The Market Blahs Are Hitting Wall Street's Bottom Lines
The news from Goldman Sachs on May 25 was a blow. Nearly all of the company's major revenue streams had slowed steadily since mid-March, according to analysts who then slashed second-quarter profit estimates by as much as 10%. Most troubling: Billions of dollars in investments in recent Internet initial public offerings have declined sharply in value. Goldman's stock plummeted 9% that day, to $73 a share; in total, it has lost nearly half of the $60 billion market value it boasted in March.
Goldman, Sachs & Co. isn't the only financial-services company with problems--or with high-tech investments that are unlikely to pay off anytime soon. Thanks to the Nasdaq slide that began in mid-March, many industry leaders may face profit declines simply from the dramatic dip in trading. Volumes are down by a third since the peak in March. Add to that the slowdown in mergers and acquisitions and the near-collapse in initial public offerings, and the picture gets pretty bleak, even if the market decline goes no further.
The only question now is how hard and how far the fortunes of financial-services companies will fall--and when that will begin to translate into layoffs in an industry that, like the tech world, has seen substantial growth in payrolls. Already, Brown Brothers Harriman & Co. has backed away from going head-to-head with the bigger brokerages in equity research; on May 31, it laid off 78 people in its equity-brokerage unit. "The industry has been going at an unsustainable pace," says Morgan Stanley Dean Witter analyst Henry McVey.
Still, none of the big brokers or banks seems to face imminent risk of losses, as they did during the two previous market downturns in 1998 and 1994. And one major investment bank that asked not to be named claims that "only a protracted bear market" would even "slow our hiring." With such a tight labor market, this banker says, it would be foolish to lose good employees because of a short-term market dip.
Nonetheless, even without more of a market downturn, companies with fortunes that are most directly tied to declining trading volumes and the flagging fortunes of high-tech stocks are likely to feel some pain. Morgan Stanley, Merrill Lynch, Chase Manhattan, and Citicorp could all take profit hits in coming quarters.
GOUGED PORTFOLIOS. Chase, in particular, may be in for trouble soon. At the end of the first quarter, the New York-based company had a $4.4 billion portfolio of tech stocks that added 14% to its quarterly earnings. But some of those holdings, including Triton PCS Holdings Inc. and TeleCorp PCS Inc., have dropped 40% in value, says Keefe, Bruyette & Woods Inc. analyst David S. Berry. If those stocks don't recover by the end of June, Berry estimates that market declines could shave 20 cents, or almost 25%, off his current second-quarter per-share earnings estimate of $1.25. A Chase spokesman declined to comment on estimates but said that fluctuations in the company's venture-capital portfolio are not affecting hiring or spending.
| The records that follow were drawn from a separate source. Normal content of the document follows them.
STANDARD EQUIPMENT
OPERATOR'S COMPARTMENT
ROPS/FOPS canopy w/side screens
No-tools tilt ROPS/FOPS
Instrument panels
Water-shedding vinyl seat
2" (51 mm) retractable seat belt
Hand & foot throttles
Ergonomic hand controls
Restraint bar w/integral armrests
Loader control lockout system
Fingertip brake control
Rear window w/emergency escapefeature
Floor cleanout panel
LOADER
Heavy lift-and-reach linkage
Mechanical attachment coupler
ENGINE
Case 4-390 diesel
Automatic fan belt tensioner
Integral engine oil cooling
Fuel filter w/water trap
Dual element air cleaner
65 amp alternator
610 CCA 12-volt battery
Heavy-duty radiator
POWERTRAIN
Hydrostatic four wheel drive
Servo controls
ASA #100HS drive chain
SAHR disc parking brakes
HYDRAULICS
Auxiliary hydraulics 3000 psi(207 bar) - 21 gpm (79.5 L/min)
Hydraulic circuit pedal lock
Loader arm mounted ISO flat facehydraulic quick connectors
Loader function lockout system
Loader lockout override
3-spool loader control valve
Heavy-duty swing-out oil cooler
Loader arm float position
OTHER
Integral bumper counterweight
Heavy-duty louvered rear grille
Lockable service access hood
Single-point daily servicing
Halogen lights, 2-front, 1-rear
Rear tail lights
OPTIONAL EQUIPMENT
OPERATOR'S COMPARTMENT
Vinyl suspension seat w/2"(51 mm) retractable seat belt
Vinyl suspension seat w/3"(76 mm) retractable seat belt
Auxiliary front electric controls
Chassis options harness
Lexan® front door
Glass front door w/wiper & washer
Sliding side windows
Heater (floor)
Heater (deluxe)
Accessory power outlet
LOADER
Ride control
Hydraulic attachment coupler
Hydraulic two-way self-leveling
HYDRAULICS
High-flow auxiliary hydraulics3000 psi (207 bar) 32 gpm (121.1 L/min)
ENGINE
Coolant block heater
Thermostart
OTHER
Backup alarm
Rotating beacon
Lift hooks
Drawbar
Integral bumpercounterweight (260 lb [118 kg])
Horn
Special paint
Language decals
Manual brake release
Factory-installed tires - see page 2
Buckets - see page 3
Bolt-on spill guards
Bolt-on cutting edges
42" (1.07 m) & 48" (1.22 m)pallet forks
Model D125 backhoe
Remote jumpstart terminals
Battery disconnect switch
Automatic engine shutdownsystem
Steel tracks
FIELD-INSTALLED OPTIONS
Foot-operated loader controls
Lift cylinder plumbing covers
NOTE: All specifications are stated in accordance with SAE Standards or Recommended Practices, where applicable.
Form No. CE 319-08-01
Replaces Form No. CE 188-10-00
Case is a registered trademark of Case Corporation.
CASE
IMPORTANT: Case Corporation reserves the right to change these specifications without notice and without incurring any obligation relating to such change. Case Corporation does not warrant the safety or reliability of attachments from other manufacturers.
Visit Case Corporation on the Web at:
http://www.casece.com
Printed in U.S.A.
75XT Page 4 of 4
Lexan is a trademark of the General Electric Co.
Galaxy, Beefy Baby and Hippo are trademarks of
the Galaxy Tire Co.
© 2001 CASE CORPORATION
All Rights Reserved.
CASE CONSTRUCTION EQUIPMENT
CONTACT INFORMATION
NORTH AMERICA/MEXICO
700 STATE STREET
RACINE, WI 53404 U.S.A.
The risks are also high for online brokerages, many of which could end up disappearing in a wave of consolidation. Shares of Muriel Siebert & Co. and Ameritrade have been hit hard, making those companies potential acquisition candidates, analysts say. Muriel Siebert, who heads her namesake firm, claims it is not for sale. But she agrees that acquisition deals are coming: "I'd expect a consolidation to start, and when it starts, it'll be fast." She predicts that as many as 20% of the nation's 150 brokerage houses could disappear or be acquired.
Even the largest online brokers are seeing big cuts in trading-commission revenue. But Ameritrade President Jack R. McDonnell says he is continuing to hire, adding: "We're hunkering down and getting ready for when the market turns" north.
Mutual funds had also been hiring at a torrid pace over the past year. In May, however, they saw a sharp drop in cash flowing into the industry, according to Bob Adler, president of AMG Data Services. Since that was the first sign of industry problems, no imminent moves are expected. Deposit flows into mutual funds were unusually strong right up through April, Adler says. Nonetheless, few observers doubt that a prolonged market downturn could accelerate industry consolidation and force some of the hundreds of new mutual funds that have launched in recent years to close.
So the champagne is not quite flowing on Wall Street these days. After 11 weeks of the most severe market downturn in years, the industry is bracing for trouble--and crossing its fingers that Federal Reserve Chairman Alan Greenspan can pull off the soft landing he is promising without bruising the market further.